In Selkirk wurde das alte Hundegespann, das jetzt frisch und in guter Verfassung war, vor einen anderen Schlitten gespannt, und noch derselbe Tag sah Daylight, als wäre es die natürlichste Sache von der Welt, abwechselnd mit dem Le-Barge-Indianer, der sich schon auf der Hinreise angeboten hatte, am Steuer. Daylight war jetzt zwei Tage hinter seiner Berechnung zurück, und Schneefälle und ungebahnte Wege hinderten ihn. die beiden Tage bis Forty Mile einzuholen. Aber hier kam ihm das Wetter zu Hilfe.
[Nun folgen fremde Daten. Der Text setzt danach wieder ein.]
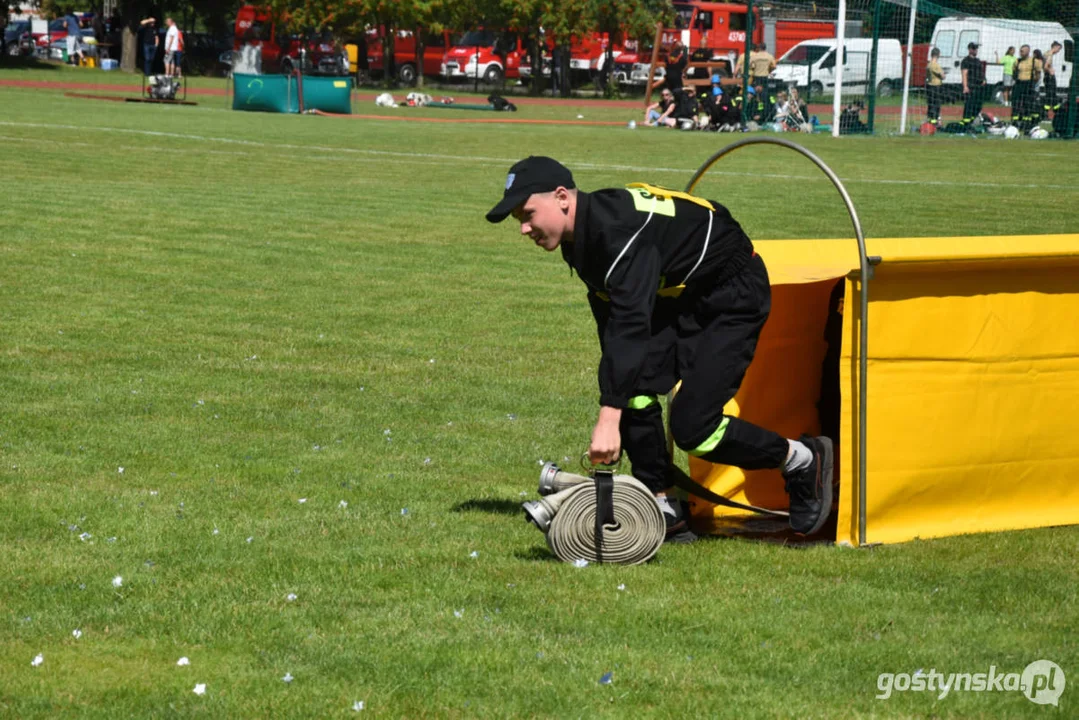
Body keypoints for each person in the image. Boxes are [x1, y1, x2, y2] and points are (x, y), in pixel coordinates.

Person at [485, 157, 835, 541]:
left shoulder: (616, 233)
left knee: (694, 429)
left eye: (529, 214)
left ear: (563, 197)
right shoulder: (581, 234)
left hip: (732, 291)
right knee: (632, 387)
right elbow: (615, 327)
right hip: (682, 293)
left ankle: (801, 460)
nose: (523, 228)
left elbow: (631, 327)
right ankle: (663, 503)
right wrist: (614, 397)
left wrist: (608, 418)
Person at [1012, 44, 1041, 132]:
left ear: (1028, 51)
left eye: (1022, 51)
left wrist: (1034, 81)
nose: (1021, 53)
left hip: (1029, 84)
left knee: (1027, 104)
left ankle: (1026, 123)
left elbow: (1038, 73)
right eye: (1020, 51)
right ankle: (1015, 122)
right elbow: (1014, 71)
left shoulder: (1034, 61)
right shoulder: (1017, 61)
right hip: (1019, 84)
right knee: (1016, 103)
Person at [959, 42, 986, 131]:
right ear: (970, 49)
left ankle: (971, 121)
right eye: (974, 48)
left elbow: (981, 72)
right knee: (969, 106)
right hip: (970, 87)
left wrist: (984, 79)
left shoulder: (978, 61)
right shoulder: (966, 61)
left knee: (978, 106)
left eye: (976, 48)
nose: (975, 50)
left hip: (979, 87)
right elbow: (964, 74)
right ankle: (966, 123)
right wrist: (965, 86)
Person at [1042, 42, 1061, 119]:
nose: (1058, 51)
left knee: (1049, 95)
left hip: (1047, 77)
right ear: (1055, 47)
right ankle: (1051, 113)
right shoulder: (1049, 54)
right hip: (1049, 77)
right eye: (1058, 49)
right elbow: (1045, 66)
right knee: (1051, 95)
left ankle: (1049, 112)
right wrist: (1050, 71)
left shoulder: (1046, 53)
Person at [926, 48, 944, 126]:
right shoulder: (935, 65)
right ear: (938, 54)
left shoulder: (929, 64)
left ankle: (932, 120)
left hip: (930, 85)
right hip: (936, 86)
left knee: (931, 104)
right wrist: (943, 74)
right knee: (936, 105)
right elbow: (942, 76)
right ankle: (934, 122)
Eine lang anhaltende starke Kälteperiode schien im Anmarsch zu sein. Er rechnete bestimmt mit ihr und verminderte den Proviant für Hunde und Menschen. Die Männer in Forty Mile schüttelten warnend die Köpfe und fragten, was er tun wollte, wenn das Schneegestöber anhielte.

»Die Kälte kommt sicher«, lachte er und zog getrost weiter.

Der Schlittenverkehr zwischen Forty Mile und Circle City war diesen Winter schon lebhaft gewesen und der Weg daher gut gebahnt. Und die Kälte kam und hielt an, und bis Circle City waren es nur zweihundert Meilen. Der Le-Barge-Indianer war ein junger Mann, voller Stolz und Zuversicht. Freudig hielt er mit Daylight Schritt und träumte sogar in der ersten Zeit davon, den Weißen auszustechen. Die ersten hundert Meilen wartete er darauf, Zeichen von Müdigkeit bei Daylight zu sehen, und wunderte sich, als sie ausblieben. Während der zweiten hundert Meilen wurde er selbst müde, aber er biß die Zähne zusammen und hielt aus. Und immer weiter ging es – bald war Daylight am Steuer, bald ruhte er sich auf dem dahinfliegenden Schlitten aus. Am letzten Tage, der klarer und kälter als je war, hatten sie glänzende Bahn und legten siebzig Meilen zurück. Es war zehn Uhr abends, als sie den Abhang hinauffuhren und durch die Hauptstraße von Circle City flogen, und der junge Indianer, obwohl er an der Reihe war, sich auszuruhen, sprang ab und lief hinter dem Schlitten her. Es war ehrliche Prahlerei, und verzweifelt gegen seine Schwäche ankämpfend, rannte er jetzt, was das Zeug hielt.